This morning when I was researching an article I'm writing about happiness, I found a process that I thought could be helpful in combating sadness and depression. So I sent it to him in an email, with the subject line reading "helpful?" He wrote back saying merely that it sounded like sound advice. Guy code: "Um, yeah, thanks, but I'm not planning on trying it."
Through that email, I felt his energy. He was resistant to my help. He put up a wall. I could feel the space grow again between us. I asked myself why that was. I really thought about it... And then it hit me! I had an epiphany! In trying to "help" him, really all I've been doing is trying to "fix" him. And we all know that we can't fix anybody, nor is it our job to try to. And it hasn't felt good to him to try to be "fixed" and not accepted for who he is. I decided I'm going to stop trying to help him and just start supporting him.
Truly, all men really want is their woman's support. To know that their woman is there, on their team, just letting them be who they are. I thought that my help was support. But it wasn't. That's why every time I tried to help, I was creating distance between us. He didn't feel valued and supported for who he was. He just felt like he was trying to be "fixed."
We need to let people be who they are. By supporting them without trying to fix them or offer up all sorts of help, they know they are loved and appreciated for exactly who they are. And it is in this safe, loving space of acceptance where transformation can happen. Not because we're forcing them to, not because we're nudging them, not because we're throwing unsolicited "helpful advice" at them. All that does it makes them feel that we want them to change. Think about it -- if you're already feeling bad, wouldn't it make you feel worse knowing that your partner is trying to change you?
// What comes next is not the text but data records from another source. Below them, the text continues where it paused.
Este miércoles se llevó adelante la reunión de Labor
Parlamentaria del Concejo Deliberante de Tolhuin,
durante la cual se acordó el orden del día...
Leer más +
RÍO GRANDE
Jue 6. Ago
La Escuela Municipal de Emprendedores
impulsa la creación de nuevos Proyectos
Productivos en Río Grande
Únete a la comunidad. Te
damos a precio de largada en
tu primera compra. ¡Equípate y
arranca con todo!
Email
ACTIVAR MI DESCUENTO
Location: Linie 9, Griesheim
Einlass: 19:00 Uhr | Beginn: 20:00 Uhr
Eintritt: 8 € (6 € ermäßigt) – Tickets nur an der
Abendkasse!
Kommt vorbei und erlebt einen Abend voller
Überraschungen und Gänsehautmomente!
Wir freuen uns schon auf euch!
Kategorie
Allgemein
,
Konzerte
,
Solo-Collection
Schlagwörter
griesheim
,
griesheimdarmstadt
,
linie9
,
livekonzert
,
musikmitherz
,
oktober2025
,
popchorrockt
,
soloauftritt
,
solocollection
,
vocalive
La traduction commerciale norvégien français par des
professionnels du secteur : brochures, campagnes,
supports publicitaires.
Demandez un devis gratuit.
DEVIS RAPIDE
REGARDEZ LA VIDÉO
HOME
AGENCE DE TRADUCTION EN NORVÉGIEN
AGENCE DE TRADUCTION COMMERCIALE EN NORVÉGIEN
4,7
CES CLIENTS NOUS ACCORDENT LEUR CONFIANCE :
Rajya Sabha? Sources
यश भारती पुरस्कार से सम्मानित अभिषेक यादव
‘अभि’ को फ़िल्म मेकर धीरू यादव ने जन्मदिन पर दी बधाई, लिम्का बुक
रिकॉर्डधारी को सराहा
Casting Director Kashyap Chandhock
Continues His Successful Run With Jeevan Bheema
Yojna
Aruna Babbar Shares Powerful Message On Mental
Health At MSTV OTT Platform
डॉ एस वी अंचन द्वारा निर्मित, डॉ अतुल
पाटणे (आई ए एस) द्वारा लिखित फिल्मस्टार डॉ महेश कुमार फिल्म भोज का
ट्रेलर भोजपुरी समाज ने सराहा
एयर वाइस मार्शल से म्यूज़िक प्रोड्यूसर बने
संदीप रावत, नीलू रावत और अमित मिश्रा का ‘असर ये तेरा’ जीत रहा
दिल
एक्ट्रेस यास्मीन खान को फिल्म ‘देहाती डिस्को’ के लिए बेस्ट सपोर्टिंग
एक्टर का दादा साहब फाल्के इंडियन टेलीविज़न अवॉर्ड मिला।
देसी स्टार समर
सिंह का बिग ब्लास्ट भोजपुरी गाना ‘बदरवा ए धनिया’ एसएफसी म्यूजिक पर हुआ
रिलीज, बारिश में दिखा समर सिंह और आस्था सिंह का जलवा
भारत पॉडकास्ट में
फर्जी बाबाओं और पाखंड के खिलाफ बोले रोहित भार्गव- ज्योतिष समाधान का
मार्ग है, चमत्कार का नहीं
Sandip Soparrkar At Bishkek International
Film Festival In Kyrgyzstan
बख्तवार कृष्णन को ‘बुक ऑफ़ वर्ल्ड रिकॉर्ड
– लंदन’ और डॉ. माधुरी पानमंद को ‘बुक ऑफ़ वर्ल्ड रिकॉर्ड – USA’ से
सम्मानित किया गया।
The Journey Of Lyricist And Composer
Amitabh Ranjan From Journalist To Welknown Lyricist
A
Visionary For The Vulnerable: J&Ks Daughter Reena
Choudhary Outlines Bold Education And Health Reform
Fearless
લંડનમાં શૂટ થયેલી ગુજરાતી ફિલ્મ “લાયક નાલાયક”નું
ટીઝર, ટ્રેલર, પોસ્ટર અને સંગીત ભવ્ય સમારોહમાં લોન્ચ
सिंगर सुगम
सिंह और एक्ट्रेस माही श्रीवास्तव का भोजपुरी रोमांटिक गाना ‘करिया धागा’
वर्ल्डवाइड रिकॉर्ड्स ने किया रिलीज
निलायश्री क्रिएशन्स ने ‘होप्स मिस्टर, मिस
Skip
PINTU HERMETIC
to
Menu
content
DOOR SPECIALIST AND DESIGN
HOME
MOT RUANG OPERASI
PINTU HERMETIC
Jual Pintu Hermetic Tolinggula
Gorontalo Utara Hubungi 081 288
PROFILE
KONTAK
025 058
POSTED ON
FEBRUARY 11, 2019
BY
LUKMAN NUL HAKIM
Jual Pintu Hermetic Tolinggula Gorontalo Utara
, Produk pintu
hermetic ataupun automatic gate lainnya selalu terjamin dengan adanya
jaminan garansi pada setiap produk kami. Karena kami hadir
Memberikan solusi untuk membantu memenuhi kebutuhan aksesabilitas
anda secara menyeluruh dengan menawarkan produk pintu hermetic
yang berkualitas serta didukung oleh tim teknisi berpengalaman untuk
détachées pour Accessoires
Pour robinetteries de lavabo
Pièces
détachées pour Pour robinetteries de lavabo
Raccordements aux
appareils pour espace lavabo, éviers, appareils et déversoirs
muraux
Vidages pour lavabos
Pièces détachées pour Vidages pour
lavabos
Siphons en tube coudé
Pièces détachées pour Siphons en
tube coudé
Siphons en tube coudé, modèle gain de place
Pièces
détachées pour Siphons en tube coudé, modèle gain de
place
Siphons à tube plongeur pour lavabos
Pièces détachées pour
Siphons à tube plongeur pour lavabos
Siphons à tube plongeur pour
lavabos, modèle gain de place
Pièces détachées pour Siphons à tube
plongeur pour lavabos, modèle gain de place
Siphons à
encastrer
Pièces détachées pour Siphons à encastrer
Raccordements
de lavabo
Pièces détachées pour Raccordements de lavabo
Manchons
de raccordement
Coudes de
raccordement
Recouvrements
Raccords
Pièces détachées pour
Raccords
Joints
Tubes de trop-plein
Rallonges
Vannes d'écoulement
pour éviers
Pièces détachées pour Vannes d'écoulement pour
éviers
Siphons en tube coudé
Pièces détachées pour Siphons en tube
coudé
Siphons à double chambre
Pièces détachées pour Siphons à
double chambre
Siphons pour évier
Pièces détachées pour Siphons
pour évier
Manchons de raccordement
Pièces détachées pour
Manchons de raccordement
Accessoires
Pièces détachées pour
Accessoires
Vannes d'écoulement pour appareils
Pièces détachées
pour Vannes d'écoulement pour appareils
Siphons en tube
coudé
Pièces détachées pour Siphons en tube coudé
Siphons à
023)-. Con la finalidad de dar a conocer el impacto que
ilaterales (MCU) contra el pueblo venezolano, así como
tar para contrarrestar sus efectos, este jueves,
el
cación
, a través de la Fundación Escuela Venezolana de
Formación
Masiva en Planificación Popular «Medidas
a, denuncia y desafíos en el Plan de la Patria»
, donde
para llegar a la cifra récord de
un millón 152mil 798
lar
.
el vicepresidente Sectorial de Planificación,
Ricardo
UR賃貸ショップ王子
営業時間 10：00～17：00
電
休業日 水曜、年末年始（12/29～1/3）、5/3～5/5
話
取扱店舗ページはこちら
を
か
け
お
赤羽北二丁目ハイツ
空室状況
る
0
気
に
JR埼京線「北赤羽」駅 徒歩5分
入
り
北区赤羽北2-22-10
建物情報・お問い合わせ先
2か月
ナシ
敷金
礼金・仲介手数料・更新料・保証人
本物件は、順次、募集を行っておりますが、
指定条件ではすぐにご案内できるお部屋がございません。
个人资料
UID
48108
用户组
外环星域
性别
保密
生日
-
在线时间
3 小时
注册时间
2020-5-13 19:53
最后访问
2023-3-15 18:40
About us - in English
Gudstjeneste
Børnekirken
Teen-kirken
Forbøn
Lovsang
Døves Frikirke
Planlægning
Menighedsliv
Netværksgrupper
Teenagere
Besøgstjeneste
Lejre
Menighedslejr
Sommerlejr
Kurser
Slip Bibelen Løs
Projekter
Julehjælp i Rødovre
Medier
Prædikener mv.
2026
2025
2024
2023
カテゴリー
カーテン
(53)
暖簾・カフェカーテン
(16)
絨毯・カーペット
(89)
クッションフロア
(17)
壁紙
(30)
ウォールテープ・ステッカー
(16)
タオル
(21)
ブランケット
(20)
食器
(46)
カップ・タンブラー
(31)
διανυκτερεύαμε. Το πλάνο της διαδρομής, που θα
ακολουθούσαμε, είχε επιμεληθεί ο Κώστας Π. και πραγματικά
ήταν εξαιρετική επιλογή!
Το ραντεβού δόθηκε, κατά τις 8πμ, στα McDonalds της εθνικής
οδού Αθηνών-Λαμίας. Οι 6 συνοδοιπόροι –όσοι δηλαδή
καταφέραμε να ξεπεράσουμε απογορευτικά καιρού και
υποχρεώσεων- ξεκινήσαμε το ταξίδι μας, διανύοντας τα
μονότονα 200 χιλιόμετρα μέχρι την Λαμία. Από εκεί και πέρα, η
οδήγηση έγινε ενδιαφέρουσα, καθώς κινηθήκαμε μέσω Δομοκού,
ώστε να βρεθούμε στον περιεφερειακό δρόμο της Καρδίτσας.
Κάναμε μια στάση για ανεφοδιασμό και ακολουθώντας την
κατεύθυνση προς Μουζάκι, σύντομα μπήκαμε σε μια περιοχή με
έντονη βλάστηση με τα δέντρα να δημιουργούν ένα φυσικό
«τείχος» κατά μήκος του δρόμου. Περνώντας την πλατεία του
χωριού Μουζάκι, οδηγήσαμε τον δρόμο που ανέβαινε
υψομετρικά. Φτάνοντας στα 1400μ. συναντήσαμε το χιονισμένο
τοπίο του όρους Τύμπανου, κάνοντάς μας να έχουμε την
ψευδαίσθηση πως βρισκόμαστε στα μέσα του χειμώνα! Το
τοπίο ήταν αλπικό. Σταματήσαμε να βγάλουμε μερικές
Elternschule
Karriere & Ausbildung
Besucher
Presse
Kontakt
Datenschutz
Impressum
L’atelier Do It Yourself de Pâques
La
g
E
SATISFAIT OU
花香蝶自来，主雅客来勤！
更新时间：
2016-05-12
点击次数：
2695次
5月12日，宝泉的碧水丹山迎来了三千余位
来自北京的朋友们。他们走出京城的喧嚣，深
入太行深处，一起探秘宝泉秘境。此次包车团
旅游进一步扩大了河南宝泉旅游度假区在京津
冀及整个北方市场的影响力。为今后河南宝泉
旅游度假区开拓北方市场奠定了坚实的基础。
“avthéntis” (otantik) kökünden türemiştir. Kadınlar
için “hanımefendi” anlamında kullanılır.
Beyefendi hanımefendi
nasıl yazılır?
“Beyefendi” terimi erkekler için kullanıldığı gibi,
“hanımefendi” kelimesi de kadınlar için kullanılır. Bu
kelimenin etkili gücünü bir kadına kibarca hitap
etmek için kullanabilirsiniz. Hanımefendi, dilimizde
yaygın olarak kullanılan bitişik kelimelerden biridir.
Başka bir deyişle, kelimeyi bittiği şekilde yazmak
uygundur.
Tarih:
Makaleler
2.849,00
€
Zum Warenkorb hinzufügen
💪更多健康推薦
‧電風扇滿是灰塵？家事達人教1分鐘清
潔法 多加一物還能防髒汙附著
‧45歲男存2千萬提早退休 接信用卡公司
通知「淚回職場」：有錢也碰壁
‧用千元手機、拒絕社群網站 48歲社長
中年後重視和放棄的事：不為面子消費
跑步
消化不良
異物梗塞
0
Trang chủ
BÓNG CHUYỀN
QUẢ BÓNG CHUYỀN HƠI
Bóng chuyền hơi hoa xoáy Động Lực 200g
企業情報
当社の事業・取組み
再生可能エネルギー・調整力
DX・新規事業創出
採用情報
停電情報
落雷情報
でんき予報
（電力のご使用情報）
Everyone goes through hard times. When we're feeling low, we want to know that we're not alone. We want to know that we're loved. We want to feel safe. We don't want to be kicked when we're down, which is what trying to "help" someone who hasn't asked for it sort of feels like. As women, it's in our nature to want to "do do do" to help someone feel better, to do whatever it takes to make sure someone we care about is happy... but men need to work things out for themselves. Our intention truly is to help... we are coming from a genuine place. But the best way to REALLY help is to support. We think that when we're giving him unsolicited help, we're supporting... but really all we're doing is creating separation.
After my epiphany I told him, "I'm going to stop trying to help you and just support you. I support you 100% and think you're wonderful." His whole demeanor changed and I literally felt his walls come down. The space between us cleared, and I actually feel closer to him now than I did when I was trying to help him. So, go ahead, and just give it a shot. Support him instead of help him.